## TASK TO CARRY OUT
Rewrite the material from the line containing "[ SERVICES GELIEFERT ]" through the line containing "da autoimagem dos psicólogos", putting "WEB DESIGN" in place of "BRAND WEBSITES" and keeping every other line unchanged.

## SUPPLIED RECORDS
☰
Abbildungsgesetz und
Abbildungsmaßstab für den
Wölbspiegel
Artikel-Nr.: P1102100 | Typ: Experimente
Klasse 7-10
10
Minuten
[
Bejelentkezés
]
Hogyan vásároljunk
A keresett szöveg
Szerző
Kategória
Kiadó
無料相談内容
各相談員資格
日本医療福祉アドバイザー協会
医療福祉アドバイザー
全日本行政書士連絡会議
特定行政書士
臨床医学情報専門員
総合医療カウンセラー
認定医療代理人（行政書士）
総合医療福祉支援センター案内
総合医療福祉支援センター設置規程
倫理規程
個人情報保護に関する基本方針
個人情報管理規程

---

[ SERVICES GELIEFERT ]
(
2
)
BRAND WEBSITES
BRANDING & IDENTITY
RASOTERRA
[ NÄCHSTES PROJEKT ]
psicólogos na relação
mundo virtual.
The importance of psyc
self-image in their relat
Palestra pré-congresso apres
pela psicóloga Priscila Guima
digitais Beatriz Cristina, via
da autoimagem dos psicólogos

--

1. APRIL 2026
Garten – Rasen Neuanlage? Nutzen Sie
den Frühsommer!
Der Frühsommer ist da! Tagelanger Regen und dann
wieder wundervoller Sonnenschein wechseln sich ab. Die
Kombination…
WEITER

## SOLUTION TO THIS PROBLEM
[ SERVICES GELIEFERT ]
(
2
)
WEB DESIGN
BRANDING & IDENTITY
RASOTERRA
[ NÄCHSTES PROJEKT ]
psicólogos na relação
mundo virtual.
The importance of psyc
self-image in their relat
Palestra pré-congresso apres
pela psicóloga Priscila Guima
digitais Beatriz Cristina, via
da autoimagem dos psicólogos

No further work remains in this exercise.